The Louisiana purchase was a deal by the United States to acquire French possessions in North America in 1803. The size of the acquired area is estimated at 530 million acres (828,000 miles or 2,100,000 km).
During the presidency of Thomas Jefferson in 1803, the U.S. bought from France for free (for 3 cents per acre) a huge area in Louisiana between the Mississippi River in the east and the Rocky Mountains in the west.
The price of the transaction was 15 million U.S. dollars or 80 million French francs (the final amount of the transaction for the U.S., including interest on the loan, was 23 213 568 U.S. dollars). On this basis, the price per acre was 3 cents (7 cents per hectare).
On the territories receding in favor of the U.S. under the 1803 contract now located modern states:
вЂ” southern part of Minnesota,
вЂ” most of the state of North Dakota,
вЂ” almost the entire state of South Dakota,
вЂ” northeastern part of the state of New Mexico,
вЂ” most of the state of Montana,
вЂ” part of the state of Wyoming,
вЂ” northern Texas,
вЂ” eastern half of Colorado,
вЂ” part of the state of Louisiana (on both sides of the Mississippi River), including the city of New Orleans.
During negotiations and at the time of the deal, Spain claimed a portion of Oklahoma and the southwestern part of Kansas and Louisiana.
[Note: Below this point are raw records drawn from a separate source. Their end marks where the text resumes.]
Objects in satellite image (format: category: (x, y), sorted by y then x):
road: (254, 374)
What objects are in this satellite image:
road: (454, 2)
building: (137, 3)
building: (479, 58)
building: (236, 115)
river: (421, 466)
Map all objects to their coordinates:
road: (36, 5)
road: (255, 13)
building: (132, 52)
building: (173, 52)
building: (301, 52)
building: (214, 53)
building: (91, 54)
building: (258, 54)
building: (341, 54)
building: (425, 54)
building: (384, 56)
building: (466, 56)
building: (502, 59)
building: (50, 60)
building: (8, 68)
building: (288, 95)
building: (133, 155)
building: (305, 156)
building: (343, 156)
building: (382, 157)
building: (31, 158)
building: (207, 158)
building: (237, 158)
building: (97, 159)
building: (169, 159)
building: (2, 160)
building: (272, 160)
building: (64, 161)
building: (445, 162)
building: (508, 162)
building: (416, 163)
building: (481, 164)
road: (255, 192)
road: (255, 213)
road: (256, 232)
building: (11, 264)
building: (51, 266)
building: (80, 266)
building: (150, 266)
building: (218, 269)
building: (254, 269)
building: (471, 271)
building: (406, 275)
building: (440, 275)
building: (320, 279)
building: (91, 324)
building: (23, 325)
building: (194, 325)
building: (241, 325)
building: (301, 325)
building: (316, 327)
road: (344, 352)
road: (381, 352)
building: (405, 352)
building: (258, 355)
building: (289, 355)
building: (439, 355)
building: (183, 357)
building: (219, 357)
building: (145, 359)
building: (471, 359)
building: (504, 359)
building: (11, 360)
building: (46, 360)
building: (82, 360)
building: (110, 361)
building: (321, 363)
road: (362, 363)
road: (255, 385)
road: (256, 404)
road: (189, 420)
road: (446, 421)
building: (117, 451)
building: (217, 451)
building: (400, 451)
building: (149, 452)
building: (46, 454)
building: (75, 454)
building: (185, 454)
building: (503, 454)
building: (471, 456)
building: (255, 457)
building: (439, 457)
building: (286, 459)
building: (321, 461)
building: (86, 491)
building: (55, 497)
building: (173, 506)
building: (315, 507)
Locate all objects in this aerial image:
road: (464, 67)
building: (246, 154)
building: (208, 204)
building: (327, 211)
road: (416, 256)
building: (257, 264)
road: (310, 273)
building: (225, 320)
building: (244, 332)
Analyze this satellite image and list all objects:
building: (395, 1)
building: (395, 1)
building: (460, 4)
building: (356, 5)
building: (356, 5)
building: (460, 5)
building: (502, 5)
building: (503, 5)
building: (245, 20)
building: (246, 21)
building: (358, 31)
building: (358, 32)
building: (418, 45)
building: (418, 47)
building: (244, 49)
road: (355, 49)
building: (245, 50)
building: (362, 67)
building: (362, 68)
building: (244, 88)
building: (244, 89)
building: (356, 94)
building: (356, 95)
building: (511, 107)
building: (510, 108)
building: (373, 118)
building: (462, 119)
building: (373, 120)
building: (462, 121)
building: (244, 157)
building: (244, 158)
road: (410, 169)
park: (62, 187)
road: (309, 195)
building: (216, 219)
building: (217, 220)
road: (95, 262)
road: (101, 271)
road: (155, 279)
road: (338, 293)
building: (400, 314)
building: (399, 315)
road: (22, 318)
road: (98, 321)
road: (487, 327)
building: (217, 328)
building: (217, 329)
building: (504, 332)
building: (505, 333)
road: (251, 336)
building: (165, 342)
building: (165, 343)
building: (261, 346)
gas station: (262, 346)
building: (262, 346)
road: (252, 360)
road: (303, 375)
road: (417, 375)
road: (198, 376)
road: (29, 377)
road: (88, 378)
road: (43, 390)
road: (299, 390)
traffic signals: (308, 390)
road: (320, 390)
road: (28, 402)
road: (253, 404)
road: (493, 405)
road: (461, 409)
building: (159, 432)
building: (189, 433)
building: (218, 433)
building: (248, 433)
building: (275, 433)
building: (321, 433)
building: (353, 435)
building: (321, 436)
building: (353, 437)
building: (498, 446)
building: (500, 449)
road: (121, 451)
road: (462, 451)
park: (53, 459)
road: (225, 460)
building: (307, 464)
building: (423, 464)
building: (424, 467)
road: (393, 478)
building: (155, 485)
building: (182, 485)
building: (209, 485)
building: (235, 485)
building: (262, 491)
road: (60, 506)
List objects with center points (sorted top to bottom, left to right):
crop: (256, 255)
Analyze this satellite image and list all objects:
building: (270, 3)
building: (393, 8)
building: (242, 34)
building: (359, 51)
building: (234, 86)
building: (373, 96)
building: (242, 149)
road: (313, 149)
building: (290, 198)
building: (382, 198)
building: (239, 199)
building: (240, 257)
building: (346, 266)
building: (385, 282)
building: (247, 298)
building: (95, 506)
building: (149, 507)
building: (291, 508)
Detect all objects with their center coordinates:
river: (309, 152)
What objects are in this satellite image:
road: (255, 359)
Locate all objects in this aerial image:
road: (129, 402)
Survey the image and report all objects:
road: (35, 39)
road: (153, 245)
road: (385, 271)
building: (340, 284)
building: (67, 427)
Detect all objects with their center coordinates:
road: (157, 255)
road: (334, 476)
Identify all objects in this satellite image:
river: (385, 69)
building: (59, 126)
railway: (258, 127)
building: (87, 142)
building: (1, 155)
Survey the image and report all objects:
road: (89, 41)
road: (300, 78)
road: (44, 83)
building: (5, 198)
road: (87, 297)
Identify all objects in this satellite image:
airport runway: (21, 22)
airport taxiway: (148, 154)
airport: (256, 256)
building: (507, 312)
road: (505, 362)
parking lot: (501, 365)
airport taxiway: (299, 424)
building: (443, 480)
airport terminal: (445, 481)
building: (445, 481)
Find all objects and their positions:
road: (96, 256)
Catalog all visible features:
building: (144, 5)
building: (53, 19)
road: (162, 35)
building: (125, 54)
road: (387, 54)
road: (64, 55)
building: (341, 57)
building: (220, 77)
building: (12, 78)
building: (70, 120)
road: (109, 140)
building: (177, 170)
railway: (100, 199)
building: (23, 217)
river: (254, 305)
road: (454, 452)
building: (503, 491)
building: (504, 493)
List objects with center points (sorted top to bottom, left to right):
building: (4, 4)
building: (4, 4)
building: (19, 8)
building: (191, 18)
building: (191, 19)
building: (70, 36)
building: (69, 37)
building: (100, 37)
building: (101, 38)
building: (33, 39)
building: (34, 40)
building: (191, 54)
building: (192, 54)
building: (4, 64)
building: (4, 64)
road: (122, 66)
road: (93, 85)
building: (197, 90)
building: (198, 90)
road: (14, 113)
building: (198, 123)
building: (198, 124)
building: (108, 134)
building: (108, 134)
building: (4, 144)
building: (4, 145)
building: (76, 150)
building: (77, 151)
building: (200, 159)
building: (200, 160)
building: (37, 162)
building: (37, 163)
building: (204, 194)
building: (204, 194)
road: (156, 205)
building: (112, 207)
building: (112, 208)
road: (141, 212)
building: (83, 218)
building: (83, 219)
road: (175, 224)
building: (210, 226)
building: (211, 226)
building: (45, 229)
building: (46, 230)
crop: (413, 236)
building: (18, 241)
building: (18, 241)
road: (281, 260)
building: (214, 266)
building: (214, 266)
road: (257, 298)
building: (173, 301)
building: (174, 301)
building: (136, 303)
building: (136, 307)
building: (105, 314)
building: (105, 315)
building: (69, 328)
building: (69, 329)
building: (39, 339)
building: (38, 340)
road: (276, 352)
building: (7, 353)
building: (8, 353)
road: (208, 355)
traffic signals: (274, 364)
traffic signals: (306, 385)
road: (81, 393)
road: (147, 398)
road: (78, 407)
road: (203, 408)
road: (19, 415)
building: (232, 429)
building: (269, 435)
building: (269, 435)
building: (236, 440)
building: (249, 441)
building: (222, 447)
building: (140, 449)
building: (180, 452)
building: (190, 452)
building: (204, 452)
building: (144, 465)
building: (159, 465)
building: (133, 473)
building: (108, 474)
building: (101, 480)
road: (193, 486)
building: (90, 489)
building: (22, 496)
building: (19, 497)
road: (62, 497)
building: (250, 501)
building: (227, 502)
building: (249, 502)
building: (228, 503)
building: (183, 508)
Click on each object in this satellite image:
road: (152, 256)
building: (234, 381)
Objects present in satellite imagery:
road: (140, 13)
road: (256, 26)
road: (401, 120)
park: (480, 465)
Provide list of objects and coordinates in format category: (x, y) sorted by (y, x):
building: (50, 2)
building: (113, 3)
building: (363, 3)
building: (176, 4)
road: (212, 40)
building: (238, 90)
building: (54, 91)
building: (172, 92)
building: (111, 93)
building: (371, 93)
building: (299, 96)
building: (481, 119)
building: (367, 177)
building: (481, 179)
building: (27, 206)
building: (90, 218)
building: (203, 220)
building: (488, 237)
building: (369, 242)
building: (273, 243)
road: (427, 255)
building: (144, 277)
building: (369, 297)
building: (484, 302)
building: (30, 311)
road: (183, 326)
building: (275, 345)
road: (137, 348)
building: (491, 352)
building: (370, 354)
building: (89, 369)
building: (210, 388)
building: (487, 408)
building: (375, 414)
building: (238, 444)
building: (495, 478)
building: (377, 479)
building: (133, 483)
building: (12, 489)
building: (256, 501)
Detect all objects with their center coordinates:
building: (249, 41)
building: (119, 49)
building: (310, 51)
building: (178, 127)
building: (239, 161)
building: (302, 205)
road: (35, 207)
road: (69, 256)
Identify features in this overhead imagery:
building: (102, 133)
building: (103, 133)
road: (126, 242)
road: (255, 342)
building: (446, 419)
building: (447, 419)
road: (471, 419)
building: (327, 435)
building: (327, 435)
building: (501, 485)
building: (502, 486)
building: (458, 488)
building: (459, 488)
According to the treaty, the U.S. was to acquire territories that eventually became part of the Canadian provinces of Alberta and Saskatchewan. The land acquired as a result of the deal made up about 23% of the territory of the modern United States.
The вЂњLouisiana purchaseвЂќ was one of the important milestones in the political life of the third U.S. President Thomas Jefferson. Although Jefferson was concerned about the legality of the deal (the U.S. Constitution did not contain articles on the acquisition of territories from foreign countries), he nevertheless decided to make a deal because France and Spain prevented the Americans from their trade through the port of New Orleans.